▶ _TASK INSTRUCTIONS_:
• a. In the blog post below, what part of Girlfriend's body was operated on?
• b. Using the blog post below, explain why the writer did not scream at Girlfriend's mother.

*** DOCUMENT TEXT Section Begins ***

Friday, December 30, 2011

Her



You know, after yesterday I have come to realize a few things that I haven't been doing that I should be. All of them revolve around Girlfriend, & one of the main things I haven't been doing is showing her off as much as I think, now, that I should. So I will start by telling you lot about her, because she is mentioned here but never for really more then an "I love her" with a reasoning before the statement or after. 

I guess I should explain how I finally came to this conclusion besides my amazing powers of observations.

Yesterday Girlfriend had surgery on her sinuses because the were super small & causing her a mass of medical problems that she didn't need/want. She asked me to come with her because it would make her feel better & what not, I agreed. As the days counted down to this event I felt a knot in my stomach due to her mother's presence there. But I pushed it down knowing that Girlfriend needed/wanted me there & I was going to do everything I could to make this day better/easier for her.

Low & behold, her mother didn't fail to cause more problems then help with things. 

We woke up, got everything together, & went off to the place we were supposed to go, got everything in order, then me & her mother waited until it was time to go see her. 

After she was in recovery the doctor came out to talk to her mother then noticed me & asked if I was a sister, cousin, & what have you. I promptly responded with "I'm her girlfriend." In which he smiled & explained everything to me directly this time instead of her mother & I could feel the heat of her mother's glare on my back. 

When we finally got to go back to see Girlfriend to take her home her mother was none too pleased that she kept looking at me & that I held her hand to let her know that she was okay & that I was there. (Which is what she wanted me to do & I obliged.) 

Her mother pretty much treated me like crap the whole way home, snapping at me & giving me dirty looks in the mirror. She was even annoyed that I helped her go to the bathroom when she needed it because you know...THAT'S WHY I WAS THERE.

Anyways, we get back to Girlfriend's parents house in Rockwall & Girlfriend wanted me to lay with her until she feel asleep. Of course I oblige because I know how I don't want to feel alone when I feel like crap & have just gone through something like that so why would I denied someone that didn't want to feel that way? We get to a bed & I go to slip in after her & her mother losses it. "No!" She exclaimed. "Come on she need to rest alone." She so lovingly coxed me off the bed. 

"She asked me to." I responded & again her mother gave me the negative.

Girlfriend finally said it was fine so I reluctantly got up & left the room to finish unloading the car & what have you with more then rage about to come out of me. I got things out of the car & took them to the room upstairs where we stay when coming here. When I brought her her favoret stuffed animal & the blanket she brought her mother gave me a look that if they could kill I would already be buried in the field in the back.

We were both quite upset by her mother yesterday for not only treating me that way, but her own daughter. She made Girlfriend feel worse then she already did. The only reason I didn't scream at her was to make Girlfriend's day go smoothly so there was as little trouble for her as possible so she could recover.

*** DOCUMENT TEXT Section Ends ***
*** EXTRACTED MATERIAL Section Begins ***

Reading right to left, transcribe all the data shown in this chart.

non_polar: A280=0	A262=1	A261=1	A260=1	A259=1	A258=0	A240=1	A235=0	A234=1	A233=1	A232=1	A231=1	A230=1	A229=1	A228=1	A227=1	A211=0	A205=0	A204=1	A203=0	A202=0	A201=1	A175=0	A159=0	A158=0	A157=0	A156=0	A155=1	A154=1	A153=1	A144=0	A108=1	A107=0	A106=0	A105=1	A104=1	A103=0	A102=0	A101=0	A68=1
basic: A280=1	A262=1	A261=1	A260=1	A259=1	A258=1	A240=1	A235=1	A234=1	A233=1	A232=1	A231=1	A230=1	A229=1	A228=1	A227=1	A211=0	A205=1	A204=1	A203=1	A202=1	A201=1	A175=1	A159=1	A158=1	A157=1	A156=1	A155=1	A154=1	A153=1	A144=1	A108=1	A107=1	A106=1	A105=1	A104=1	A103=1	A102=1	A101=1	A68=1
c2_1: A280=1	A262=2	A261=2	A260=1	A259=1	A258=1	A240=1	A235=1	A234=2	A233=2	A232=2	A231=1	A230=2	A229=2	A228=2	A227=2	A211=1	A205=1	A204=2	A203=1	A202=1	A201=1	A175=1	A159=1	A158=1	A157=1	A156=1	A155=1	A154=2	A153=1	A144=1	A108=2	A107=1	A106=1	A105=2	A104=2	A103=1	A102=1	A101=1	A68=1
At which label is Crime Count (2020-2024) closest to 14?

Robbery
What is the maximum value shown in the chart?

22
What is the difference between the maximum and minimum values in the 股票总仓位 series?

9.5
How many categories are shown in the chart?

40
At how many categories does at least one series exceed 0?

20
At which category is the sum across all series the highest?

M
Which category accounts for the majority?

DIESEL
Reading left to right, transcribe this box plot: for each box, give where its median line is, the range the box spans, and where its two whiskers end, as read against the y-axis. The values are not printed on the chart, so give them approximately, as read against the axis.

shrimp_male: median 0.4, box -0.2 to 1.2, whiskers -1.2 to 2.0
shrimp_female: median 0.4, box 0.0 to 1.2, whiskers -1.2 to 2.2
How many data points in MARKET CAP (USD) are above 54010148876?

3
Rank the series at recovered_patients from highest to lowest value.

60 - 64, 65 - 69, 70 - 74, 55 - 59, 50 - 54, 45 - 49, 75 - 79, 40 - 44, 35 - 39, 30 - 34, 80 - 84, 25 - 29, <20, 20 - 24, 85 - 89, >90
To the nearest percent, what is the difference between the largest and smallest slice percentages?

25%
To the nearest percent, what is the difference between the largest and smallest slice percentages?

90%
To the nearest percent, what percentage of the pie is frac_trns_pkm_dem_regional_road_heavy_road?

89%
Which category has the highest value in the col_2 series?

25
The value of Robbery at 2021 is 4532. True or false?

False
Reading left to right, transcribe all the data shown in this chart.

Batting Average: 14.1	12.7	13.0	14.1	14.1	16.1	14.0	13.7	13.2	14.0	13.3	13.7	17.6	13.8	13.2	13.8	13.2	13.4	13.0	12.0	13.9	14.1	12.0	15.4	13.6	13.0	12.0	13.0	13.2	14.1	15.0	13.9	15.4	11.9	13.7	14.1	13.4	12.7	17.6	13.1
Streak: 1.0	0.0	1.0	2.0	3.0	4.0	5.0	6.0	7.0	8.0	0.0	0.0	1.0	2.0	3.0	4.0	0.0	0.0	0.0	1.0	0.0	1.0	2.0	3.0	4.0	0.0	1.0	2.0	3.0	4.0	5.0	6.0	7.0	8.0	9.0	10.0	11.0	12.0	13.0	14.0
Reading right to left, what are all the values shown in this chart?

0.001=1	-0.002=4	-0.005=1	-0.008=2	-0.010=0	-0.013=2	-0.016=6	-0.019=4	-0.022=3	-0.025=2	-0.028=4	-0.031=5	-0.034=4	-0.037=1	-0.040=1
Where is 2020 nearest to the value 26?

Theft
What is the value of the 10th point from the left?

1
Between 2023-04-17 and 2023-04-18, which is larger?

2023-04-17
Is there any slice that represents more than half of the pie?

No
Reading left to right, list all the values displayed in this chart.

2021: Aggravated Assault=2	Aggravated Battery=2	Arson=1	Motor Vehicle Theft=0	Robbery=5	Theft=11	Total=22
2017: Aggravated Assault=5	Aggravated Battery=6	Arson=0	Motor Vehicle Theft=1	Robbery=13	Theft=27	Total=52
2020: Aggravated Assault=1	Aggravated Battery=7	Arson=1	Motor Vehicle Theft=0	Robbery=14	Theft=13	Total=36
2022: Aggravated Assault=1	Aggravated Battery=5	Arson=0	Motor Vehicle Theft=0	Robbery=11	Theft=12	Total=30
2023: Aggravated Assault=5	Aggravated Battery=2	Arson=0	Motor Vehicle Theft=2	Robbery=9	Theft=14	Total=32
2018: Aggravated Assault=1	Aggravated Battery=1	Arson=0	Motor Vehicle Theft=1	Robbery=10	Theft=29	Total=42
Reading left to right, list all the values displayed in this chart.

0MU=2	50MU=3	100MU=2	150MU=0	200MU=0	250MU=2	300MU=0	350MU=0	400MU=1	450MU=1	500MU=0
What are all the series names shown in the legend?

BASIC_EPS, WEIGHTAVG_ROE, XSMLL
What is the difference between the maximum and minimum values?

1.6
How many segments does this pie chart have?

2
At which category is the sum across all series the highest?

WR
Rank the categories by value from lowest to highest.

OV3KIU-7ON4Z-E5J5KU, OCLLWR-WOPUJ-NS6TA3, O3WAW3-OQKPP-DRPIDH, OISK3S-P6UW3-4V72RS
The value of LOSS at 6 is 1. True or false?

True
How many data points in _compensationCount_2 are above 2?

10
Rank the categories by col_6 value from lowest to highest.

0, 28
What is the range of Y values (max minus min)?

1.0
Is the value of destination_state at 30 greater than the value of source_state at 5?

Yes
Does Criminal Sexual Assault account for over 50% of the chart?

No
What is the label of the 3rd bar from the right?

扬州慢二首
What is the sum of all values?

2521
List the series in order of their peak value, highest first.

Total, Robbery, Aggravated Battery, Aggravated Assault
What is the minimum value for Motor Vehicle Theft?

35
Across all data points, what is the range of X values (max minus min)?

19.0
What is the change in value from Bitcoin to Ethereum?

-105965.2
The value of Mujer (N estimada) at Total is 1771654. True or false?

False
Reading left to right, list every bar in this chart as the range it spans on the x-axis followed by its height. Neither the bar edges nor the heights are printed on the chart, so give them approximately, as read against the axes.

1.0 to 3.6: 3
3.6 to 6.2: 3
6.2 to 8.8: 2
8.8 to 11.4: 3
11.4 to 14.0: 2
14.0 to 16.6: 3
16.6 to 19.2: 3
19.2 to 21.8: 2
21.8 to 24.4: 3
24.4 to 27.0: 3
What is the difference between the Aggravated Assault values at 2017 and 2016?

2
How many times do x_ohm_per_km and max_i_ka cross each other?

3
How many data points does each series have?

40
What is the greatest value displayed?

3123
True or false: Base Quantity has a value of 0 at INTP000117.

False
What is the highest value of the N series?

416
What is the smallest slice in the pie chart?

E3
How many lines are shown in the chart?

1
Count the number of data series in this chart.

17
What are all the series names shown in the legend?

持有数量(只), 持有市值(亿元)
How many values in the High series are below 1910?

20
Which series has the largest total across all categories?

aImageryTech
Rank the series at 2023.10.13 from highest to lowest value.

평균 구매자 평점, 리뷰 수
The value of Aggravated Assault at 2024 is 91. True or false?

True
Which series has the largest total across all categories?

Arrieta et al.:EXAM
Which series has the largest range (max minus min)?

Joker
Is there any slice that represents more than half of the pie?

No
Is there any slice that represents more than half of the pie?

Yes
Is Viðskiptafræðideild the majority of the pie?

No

*** EXTRACTED MATERIAL Section Ends ***

▶ _TASK RESPONSES_:
• a. Her sinuses.

• b. The writer held back to make Girlfriend's day go smoothly. That kept trouble for her as small as possible so she could recover from her surgery.